** Task brief **
Copy the listing below, switching every "鍋島駅" to "佐賀駅" and leaving the rest unchanged.
= = = =
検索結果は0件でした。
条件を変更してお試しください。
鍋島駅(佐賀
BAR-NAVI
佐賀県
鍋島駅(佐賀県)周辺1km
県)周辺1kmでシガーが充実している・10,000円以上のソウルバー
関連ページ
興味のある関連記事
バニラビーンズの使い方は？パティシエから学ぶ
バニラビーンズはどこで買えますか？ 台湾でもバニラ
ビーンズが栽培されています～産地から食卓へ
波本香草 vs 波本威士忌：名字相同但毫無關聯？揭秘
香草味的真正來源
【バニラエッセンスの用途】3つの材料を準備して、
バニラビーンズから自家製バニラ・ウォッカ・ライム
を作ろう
= = = =
** Response to this exercise **
検索結果は0件でした。
条件を変更してお試しください。
佐賀駅(佐賀
BAR-NAVI
佐賀県
佐賀駅(佐賀県)周辺1km
県)周辺1kmでシガーが充実している・10,000円以上のソウルバー
関連ページ
興味のある関連記事
バニラビーンズの使い方は？パティシエから学ぶ
バニラビーンズはどこで買えますか？ 台湾でもバニラ
ビーンズが栽培されています～産地から食卓へ
波本香草 vs 波本威士忌：名字相同但毫無關聯？揭秘
香草味的真正來源
【バニラエッセンスの用途】3つの材料を準備して、
バニラビーンズから自家製バニラ・ウォッカ・ライム
を作ろう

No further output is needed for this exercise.